I've had this plant for MONTHS but ive never really had much growth. I have moderate lighting, no CO2, ph around 6.8, temp 74F, and friendly community tetras and corys, and a betta. Other plants are great but this has never looked happy. I have some in other tanks but it never looks anything like the healthy plants in the pics -> WHYYYYYY!??!??!?!? :( i love the look of this plant and i want to keep it! HELP!!!
Not sure about keeping this in a tank you want to look pretty, but I keep hornwart in my garden koi ponds. The fish love it, great source of shade and fry hideout. Grows like wildfire but if it gets too bad just scoop some out!
I've never lost any plant yet in my aquarium except for this species not because it died. It was flushed in the toilet due to it being very messy. fastest growing plant I have ever owned but my substrate was littered with its leaves. Highly recommend it if you want to suck up excess nutrients. Also a great fry hideout.
Easily my fastest growing plant. In fact this might be a problem - it seems to be outcompeting my other plants for nutrients, making even the hygrophila grow slowly. Will probably need to up the fertilizer dose...
This plant grows in literally any light and freshwater condition. I have it growing in my high-ish lit 2.5 betta tank, and in a bottle sitting on a shelf with some ambient light hitting it. grows like 2 inches a day! craziness!
After all that good news, just something to watch out for! I always dip new plants from the lfs in a copper solution of 0.5ppm Cu, mainly to kill snails and their eggs. I've never known this (weak) solution to affect other plants, but this one lost ALL its needles after about 12 hrs.
I got this in a big batch of starter plants and it was great - no fertilizer, no Co2. But I did get the Northern variety. One day, in the Fall, all the needles fell off; what a mess. but i saved the stems and put them in a big vase on the dining table and they came back after a month or so. But beware, I did a Hydrogen Peroxide dip of all the plants in my tank because of cyano/diatom outbreak and all the plants came recovered except this one. Lost all it's leaves whatever's left is dwarfed and slow-growing... Update Oct/2014: Got another batch of this from AquaBid and it may be the southern variety - not terribly impressed with it. Could be a bad batch but it looks dirty and grows slowly.

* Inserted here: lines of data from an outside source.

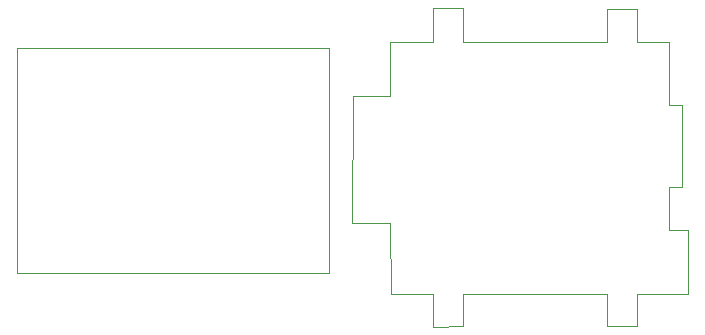
<source format=gbr>
%TF.GenerationSoftware,KiCad,Pcbnew,8.0.5*%
%TF.CreationDate,2025-02-13T02:53:00+01:00*%
%TF.ProjectId,cansatperso,63616e73-6174-4706-9572-736f2e6b6963,rev?*%
%TF.SameCoordinates,Original*%
%TF.FileFunction,Profile,NP*%
%FSLAX46Y46*%
G04 Gerber Fmt 4.6, Leading zero omitted, Abs format (unit mm)*
G04 Created by KiCad (PCBNEW 8.0.5) date 2025-02-13 02:53:00*
%MOMM*%
%LPD*%
G01*
G04 APERTURE LIST*
%TA.AperFunction,Profile*%
%ADD10C,0.050000*%
%TD*%
G04 APERTURE END LIST*
D10*
X177750001Y-70000107D02*
X177750000Y-72840000D01*
X189900000Y-72840000D01*
X189900000Y-70090000D01*
X192440000Y-70090000D01*
X192440000Y-72840000D01*
X195170000Y-72840000D01*
X195170000Y-78230000D01*
X196310000Y-78230000D01*
X196310000Y-85140000D01*
X195160000Y-85140000D01*
X195160000Y-88820000D01*
X196790955Y-88820000D01*
X196791176Y-94220000D01*
X192450000Y-94218560D01*
X192450000Y-96960000D01*
X189900000Y-96960000D01*
X189900000Y-94217956D01*
X177747920Y-94214113D01*
X177750000Y-96960000D01*
X175180000Y-96980000D01*
X175180000Y-94205157D01*
X171610000Y-94200000D01*
X171600000Y-88180000D01*
X168379856Y-88180000D01*
X168389856Y-77410000D01*
X171600000Y-77410000D01*
X171600000Y-72840000D01*
X175181395Y-72840000D01*
X175188008Y-69996225D01*
X177750001Y-70000107D01*
X139990000Y-73410000D02*
X166390000Y-73410000D01*
X166390000Y-92410000D01*
X139990000Y-92410000D01*
X139990000Y-73410000D01*
M02*

</source>
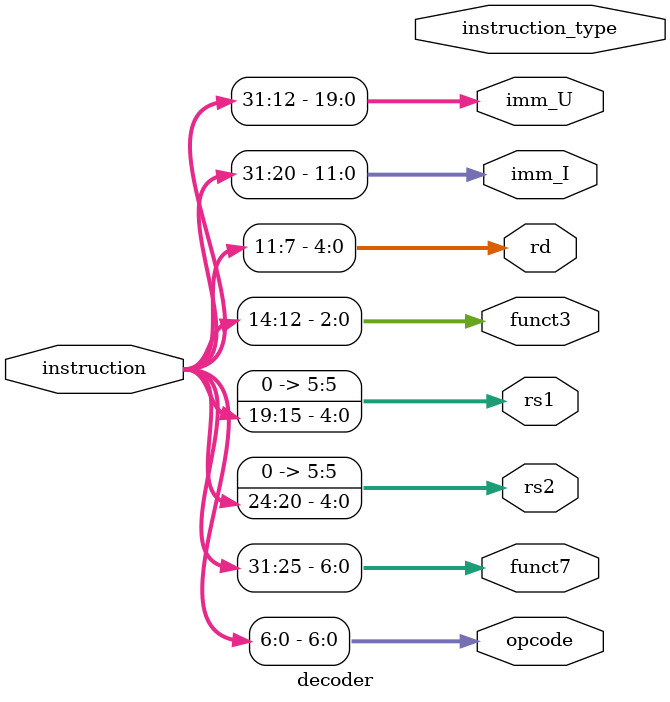
<source format=sv>
module decoder(
	input logic [31:0] instruction,

	// outputs
	
	output logic [2:0] instruction_type,
	output logic [6:0] opcode,

	// R-type
	output logic [6:0] funct7,
	output logic [5:0] rs2,
	output logic [5:0] rs1,
	output logic [2:0] funct3,
	output logic [4:0] rd,

	// I-type
	output logic [11:0] imm_I,
	
	// U-type
	output logic [19:0] imm_U
);

	always_comb begin
		opcode <= instruction[6:0];
		funct7 <= instruction[31:25];
		rs2 <= instruction[24:20];
		rs1 <= instruction[19:15];
		funct3 <= instruction[14:12];
		rd <= instruction[11:7];
		imm_I <= instruction[31:20];
		imm_U <= instruction[31:12];
	end

endmodule

</source>
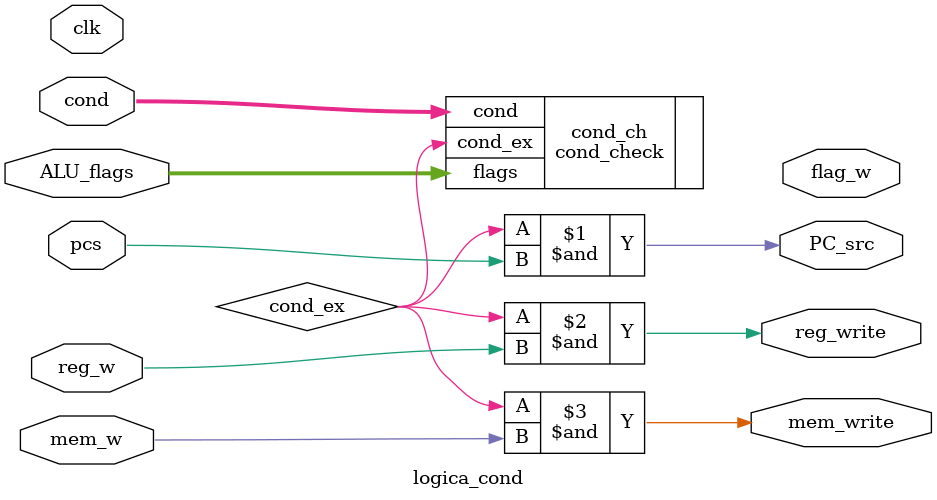
<source format=sv>
module logica_cond ( cond,
							ALU_flags,
							flag_w, 
							pcs,
							reg_w,
							mem_w,
							PC_src,
							reg_write,
							mem_write,
							clk);
	input clk;
	input logic [3:0] cond, ALU_flags;
	input logic pcs, reg_w, mem_w;
	output logic [1:0] flag_w;
	output logic PC_src,	reg_write, mem_write;
	wire cond_ex;
	wire [1:0] flag_write;
	
	cond_check cond_ch(.cond(cond), .flags(ALU_flags), .cond_ex(cond_ex));
	
	assign PC_src = cond_ex & pcs;
	assign reg_write = cond_ex & reg_w;
	assign mem_write = cond_ex & mem_w;
			 
	

				 
endmodule 
</source>
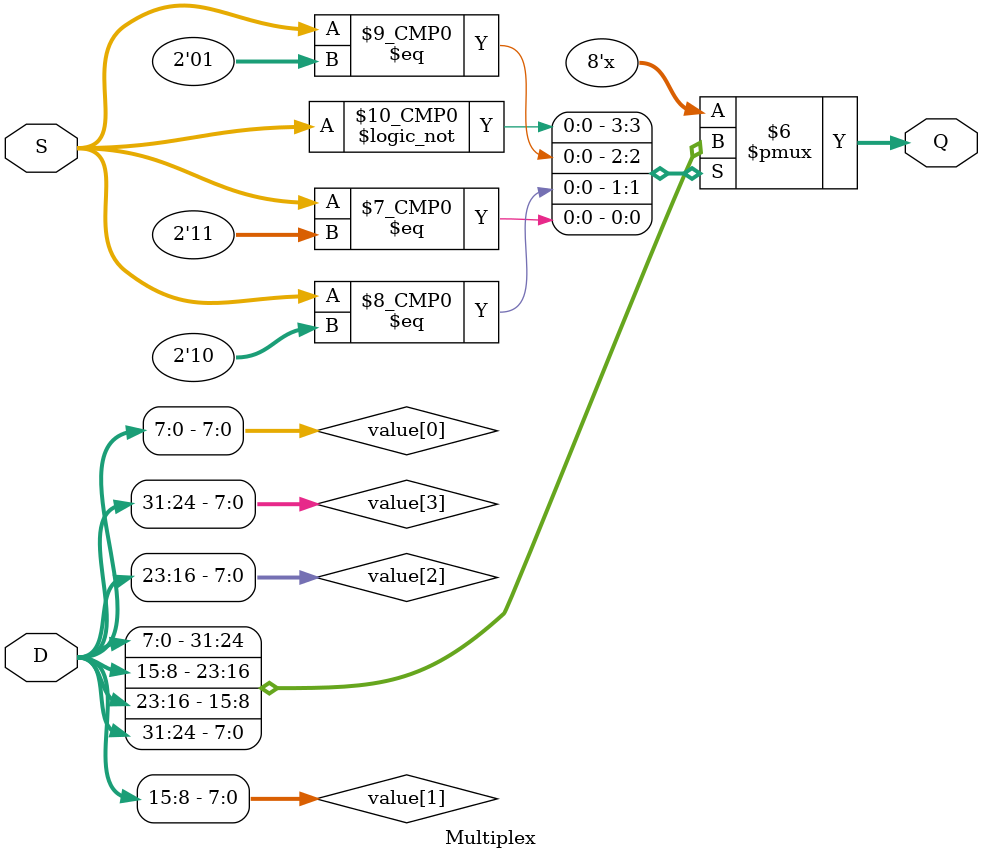
<source format=v>
`ifndef __MULTIPLEX__
`define __MULTIPLEX__

module Multiplex #(
	parameter Width = 8,
	parameter AddressSize = 2
) (
	input [(Width*(2**AddressSize))-1:0]D,
	input [AddressSize-1:0]S,
	output [Width-1:0]Q
);

	wire [Width-1:0]value[2**AddressSize-1:0];

	genvar i;
	generate
		for(i=0;i<2**AddressSize;i=i+1)
		begin:_assign
			assign value[i] = D[i*Width+Width-1:i*Width];
		end
	endgenerate

	assign Q = value[S];

endmodule


`endif
</source>
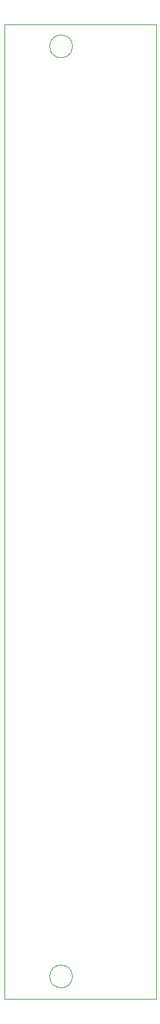
<source format=gko>
%TF.GenerationSoftware,KiCad,Pcbnew,5.1.7-a382d34a8~87~ubuntu18.04.1*%
%TF.CreationDate,2020-10-20T20:58:06+01:00*%
%TF.ProjectId,transistor-matchers,7472616e-7369-4737-946f-722d6d617463,rev?*%
%TF.SameCoordinates,Original*%
%TF.FileFunction,Profile,NP*%
%FSLAX46Y46*%
G04 Gerber Fmt 4.6, Leading zero omitted, Abs format (unit mm)*
G04 Created by KiCad (PCBNEW 5.1.7-a382d34a8~87~ubuntu18.04.1) date 2020-10-20 20:58:06*
%MOMM*%
%LPD*%
G01*
G04 APERTURE LIST*
%TA.AperFunction,Profile*%
%ADD10C,0.100000*%
%TD*%
G04 APERTURE END LIST*
D10*
X153694830Y-64599980D02*
X173674830Y-64599980D01*
X173674830Y-64599980D02*
X173674830Y-192999980D01*
X162694830Y-189999980D02*
G75*
G03*
X162694830Y-189999980I-1500000J0D01*
G01*
X162694830Y-67499980D02*
G75*
G03*
X162694830Y-67499980I-1500000J0D01*
G01*
X173674830Y-192999980D02*
X153694830Y-192999980D01*
X153694830Y-192999980D02*
X153694830Y-64599980D01*
M02*

</source>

I did not have good luck anchoring this plant in my tank. The plant looked nice toward the tips, bit closer to the bottom at the anchoring point would melt and make a mess. That, and it's an algae magnet... I would have to remove them from the tank, shake them off in some WC water just to get it all off! I eventually chucked them and went with jungle vals.
The subtropical/temperate version of Hornwort, Ceratophyllum demersum, which is also called "Coon's Tail", is native to the entire North American continent, with the exception of Greenland, Newfoundland and Labrador. Being adapted to colder environs, expect this species to be naturally less tolerant of the warmer temperatures that tropical fish require. However, that being said, specimens from the warmer, more southerly extremes of its range will, of course, be better adapted to higher temperatures and thus more accepting of tropical temperatures in our aquariums, and any hornwort collected from these locales may fare well enough. Another species, called "Spineless Hornwort" (Ceratophyllum echinatum), is native to much of the eastern half of the U.S. and Canada, as well as a few small areas in Oregon, Washington, and British Columbia (introduced?), and its temperature preferences should correspond to the latitudes at which it is found, as is the case with Ceratophyllum demersum.